Mikel Oyarzabal, antes de romperse el cruzado anterior con la Real Sociedad. / AFP

¿Se lesionan los futbolistas más o menos que antes?

El terreno de juego ya no es un campo de batalla, pero se fuerza el físico del jugador hasta el límite para rentabilizar su productividad

Alberto del Campo Tejedor
ALBERTO DEL CAMPO TEJEDOR Catedrático de Antropología Social en la Universidad Pablo de Olavide

El seleccionador nacional ha tenido que llamar a Hugo Guillamón para sustituir a Diego Llorente, que se lesionó el pasado viernes con el Leeds United. No hay una convocatoria en la que Luis Enrique no tenga que hacer encajes de bolillos ante bajas de última hora. Algunas lesiones son de corta duración, pero otras, como la de Mikel Oyarzabal, amenazan con que el jugador se pierda el Mundial. No extraña que, desde la Eurocopa de junio, hasta 25 jugadores diferentes hayan sido titulares con la selección. Bien para suplir las bajas, bien para prevenirlas (como en la ausencia deliberada de Busquets), la consigna es rotar.

España tiene desde luego suficientes jugadores en la élite. Si se rompe Ansu Fati, Luis Enrique llama a Raúl de Tomás. Mayores problemas tienen los clubes. Para luchar por los títulos se requiere una plantilla amplia, con suplentes de lujo que no desmerezcan a los titulares, algo que solo se pueden permitir los clubs más ricos. El banquillo del Madrid —con Bale, Hazard, Jovic, Isco, Ceballos, Camavinga o Marco Asensio— vale más millones que varios equipos de la Liga juntos.

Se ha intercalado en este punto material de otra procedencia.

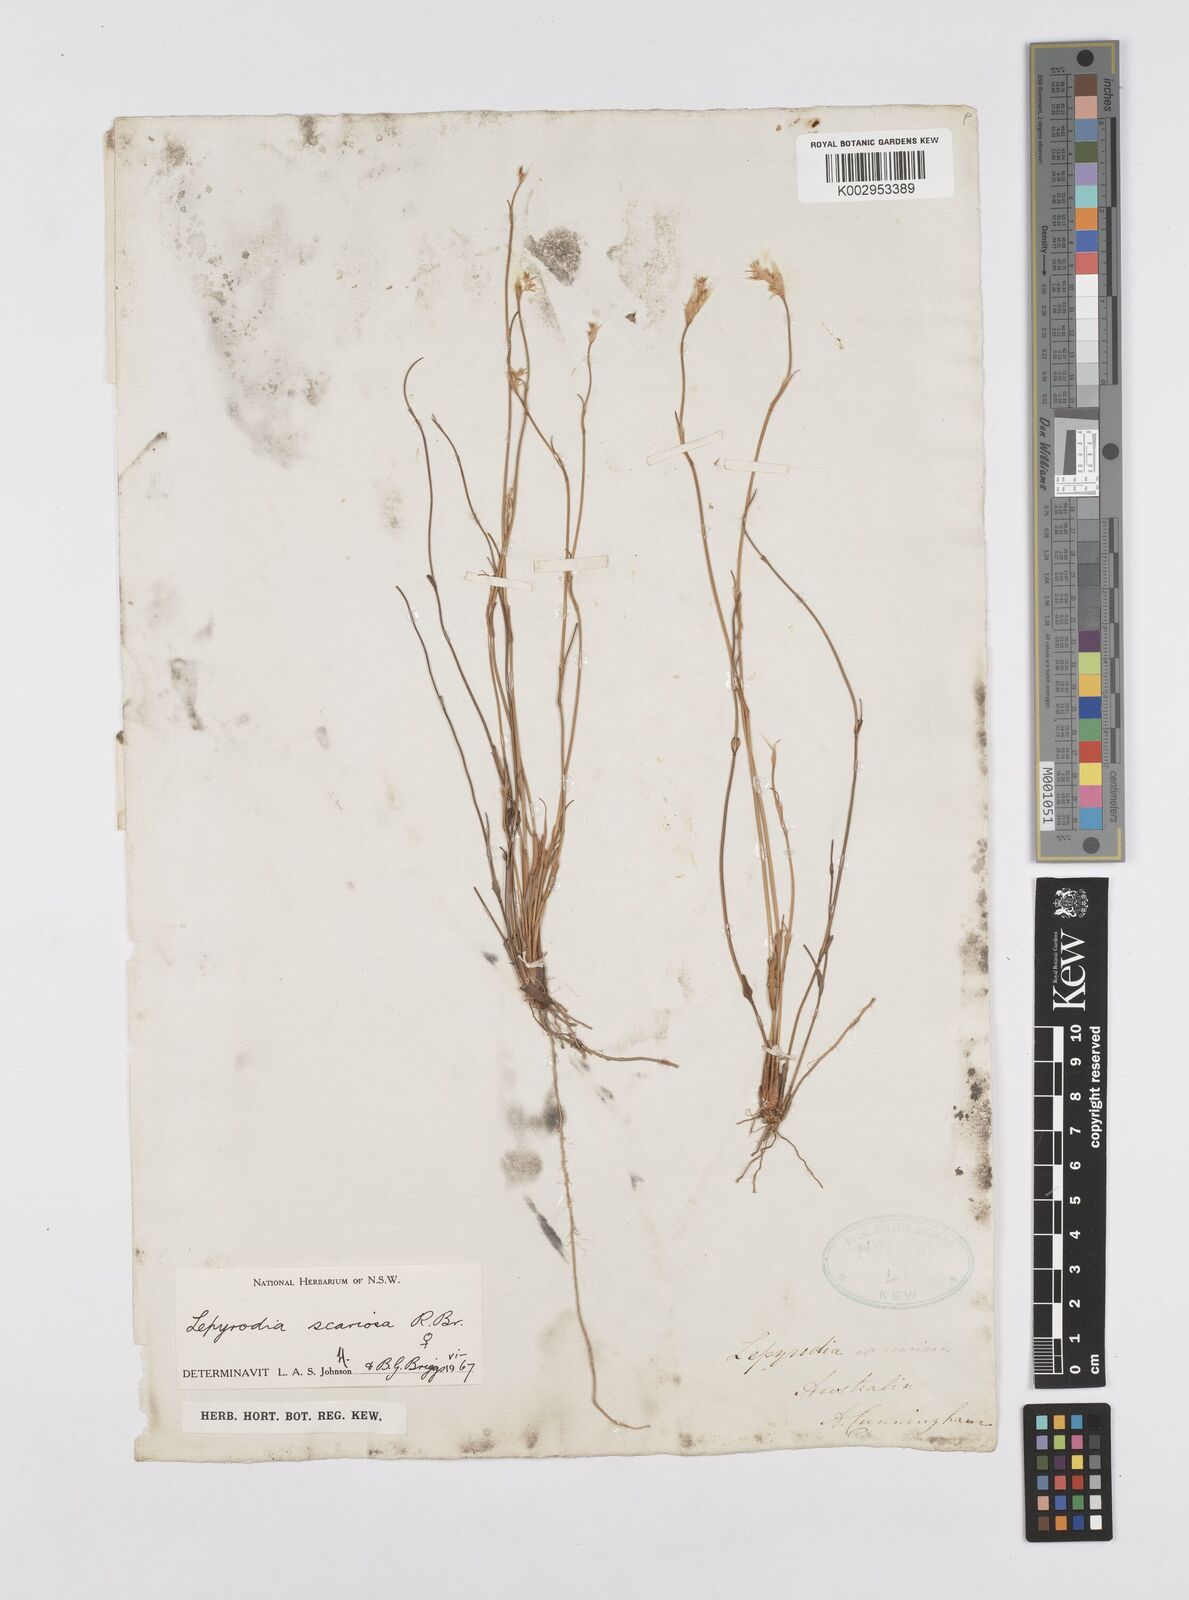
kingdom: Plantae
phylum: Tracheophyta
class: Liliopsida
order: Poales
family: Restionaceae
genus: Lepyrodia
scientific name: Lepyrodia scariosa
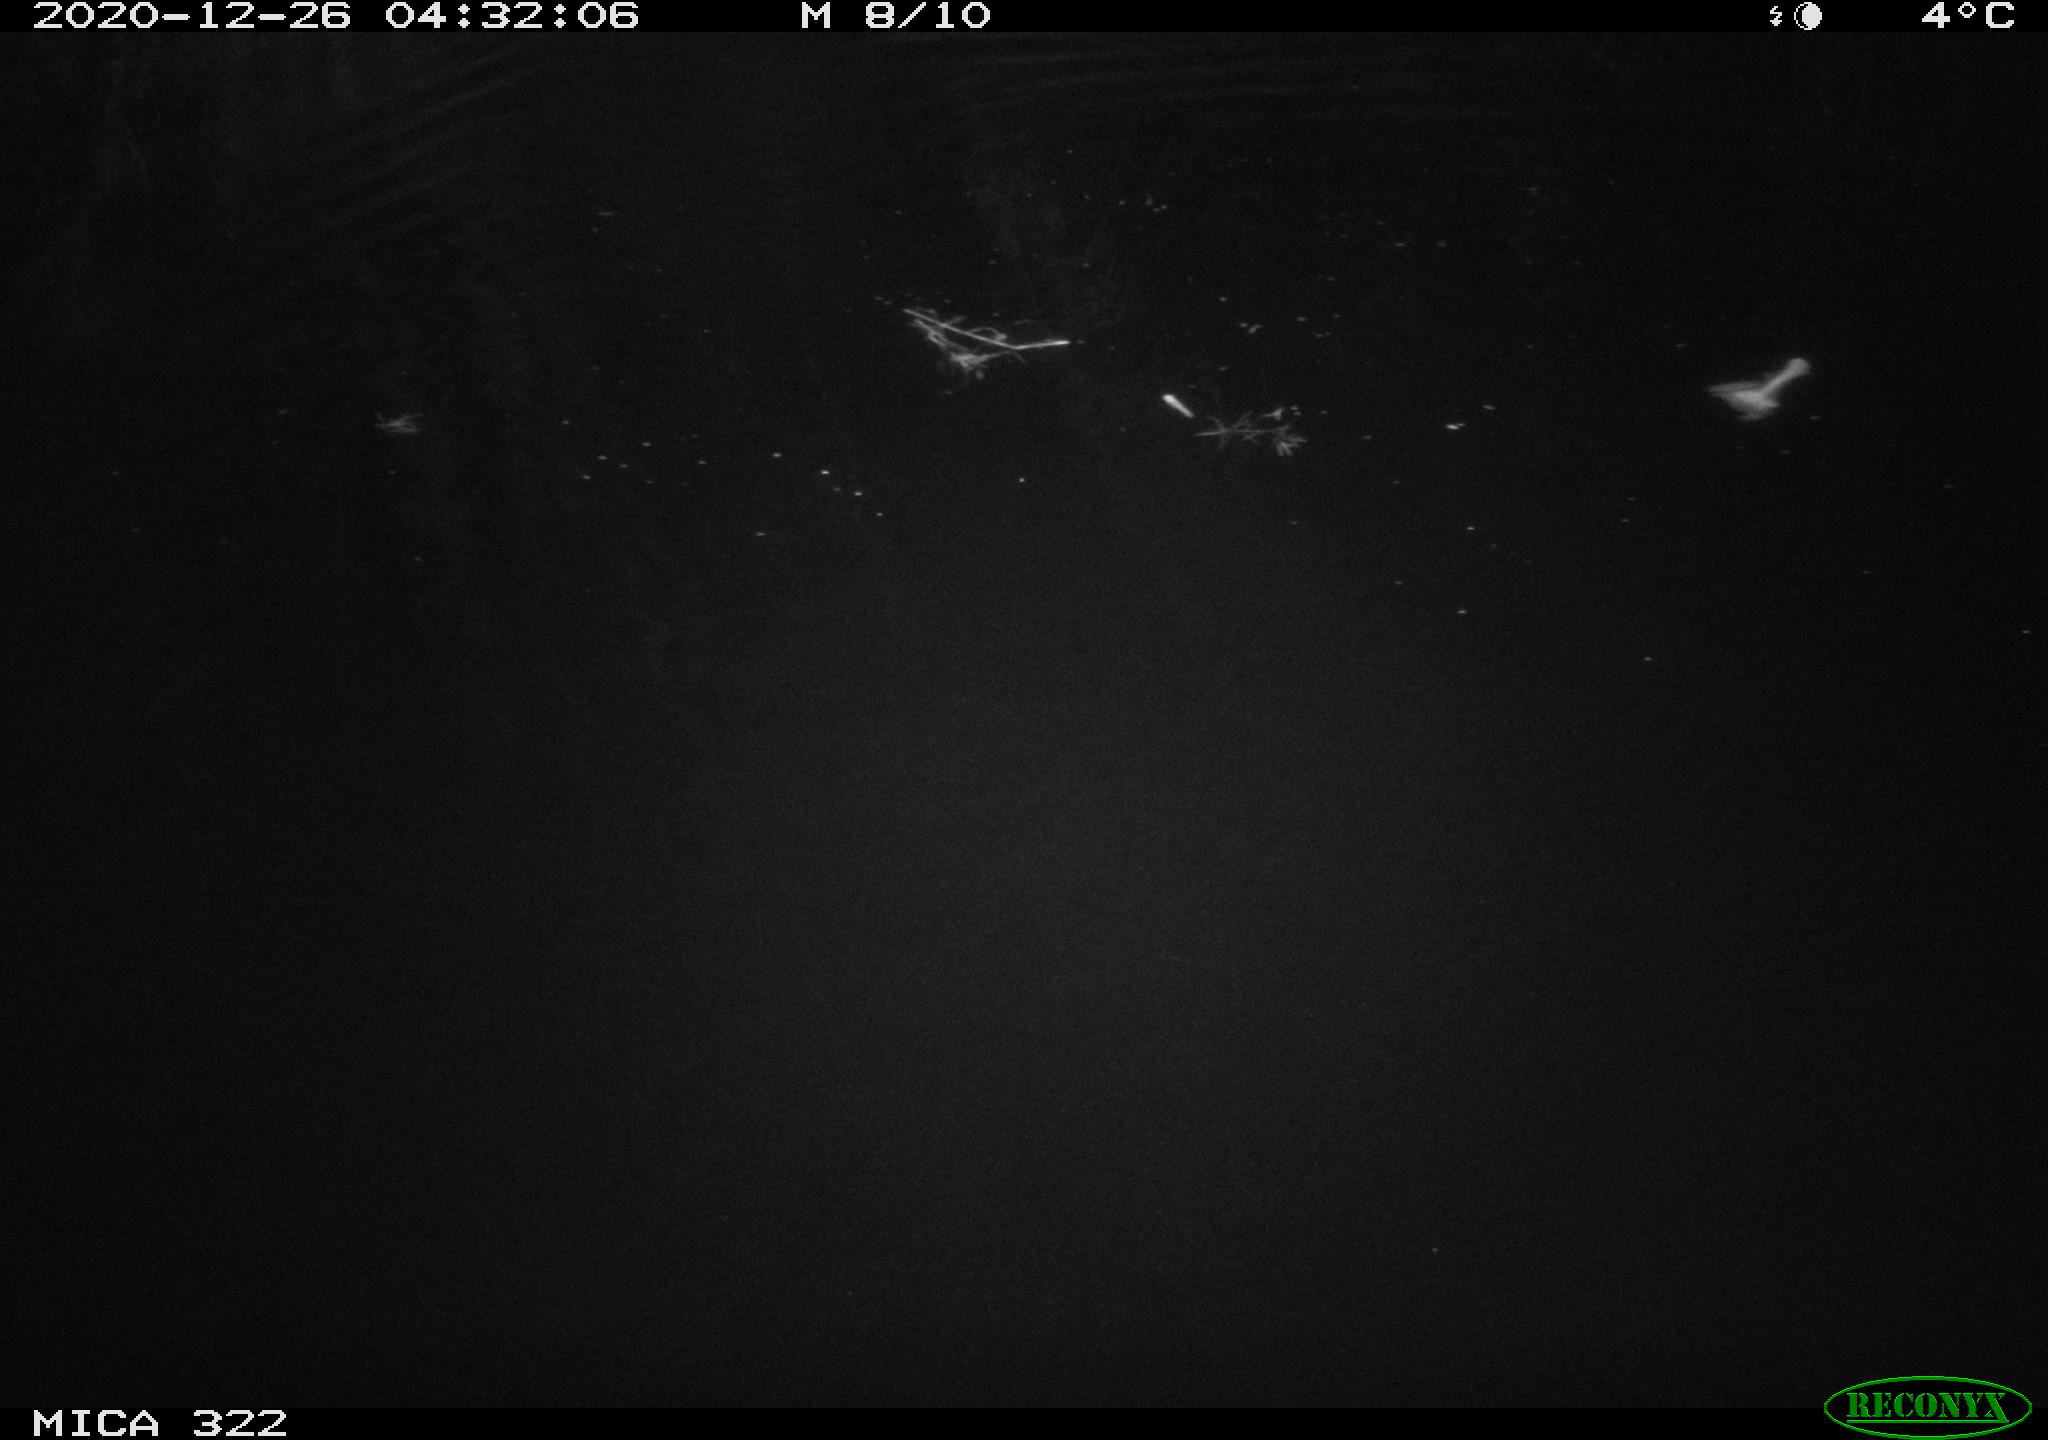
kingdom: Animalia
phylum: Chordata
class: Mammalia
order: Rodentia
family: Muridae
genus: Rattus
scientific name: Rattus norvegicus
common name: Brown rat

Las frecuentes lesiones perjudican a los equipos con menos presupuesto, que tienen que recurrir a canteranos. Asolado por las bajas, el Sevilla se plantó en su partido contra el West Ham con seis jugadores del filial. Perdió 2-0 y quedó eliminado. Las plantillas menos numerosas y competitivas no resisten la acumulación de partidos. En los últimos 45 días, el Betis disputó 14 encuentros en Liga, Copa y Europa League. En su último choque contra el Celta no pudo pasar del 0-0. Seis jugadores estaban en la enfermería.

Un estudio, llevado a cabo por la UEFA, analizó las lesiones de 49 equipos de 20 países entre el año 2000 y el 2019. La buena noticia es que el número de lesiones descendió un 3% por temporada, de forma sostenida. El porcentaje de recaídas bajó aún más: el 5% anual. Esto contradice la opinión generalizada de que los jugadores se lesionan ahora más que antes.

Sin duda, el fútbol de hace unas décadas era más duro y peligroso: las agresiones alevosas son hoy más castigadas y los árbitros protegen especialmente a las estrellas. Poli Rincón, que ha sido operado hasta en 18 ocasiones, recuerda como le partieron el esternón y el colegiado no pitó nada. Cada época tiene su violencia admitida. El modelo de hombría de la época de Poli —la furia española— estaba acorde con un deporte en que campaban a sus anchas los «tipos duros» que marcaban a Maradona.

Influye que haya cambiado el estilo de juego. El tiquitaca ha aupado al jugador virtuoso que crea, frente al guerrero que destruye, el cual no goza de prestigio. El menor número de lesiones de hoy tiene que ver también con que los clubes se gastan mucho dinero tanto en preparadores físicos como en profesionales de la medicina que realizan un seguimiento individual a cada jugador para que su cuerpo aguante las exigencias.

Sin embargo, no es oro todo lo que reluce. La citada investigación de la UEFA concluyó que las lesiones de ligamentos efectivamente descendieron, pero no así las musculares, que permanecieron invariables a pesar de los mayores cuidados profesionales. También aumentó la gravedad de las lesiones de ligamento en los entrenamientos. Los estudios demuestran que, en cada partido, los jugadores corren más kilómetros y realizan mayores esfuerzos de alta velocidad. Además, se ha incrementado el número de encuentros. Hay un trasfondo económico detrás: no solo ha crecido la competitividad, sino que, a más encuentros televisados, más dinero se mueve. Cuando se acumulan los minutos disputados, la plantilla prácticamente no entrena: solo hay sesiones de recuperación para que el jugador vuelva a la batalla en menos de 72 horas.

El futbolista no encarna ya al macho testosterónico que se parte la cara como si acudiera a una pelea de barrio, sino la máquina hiperproductiva, rentable y minuciosamente preparada para forzar el cuerpo hasta el extremo y exprimirle, so pretexto de que el jugador gana mucho dinero y hay mucho más en juego. No sé qué es mejor.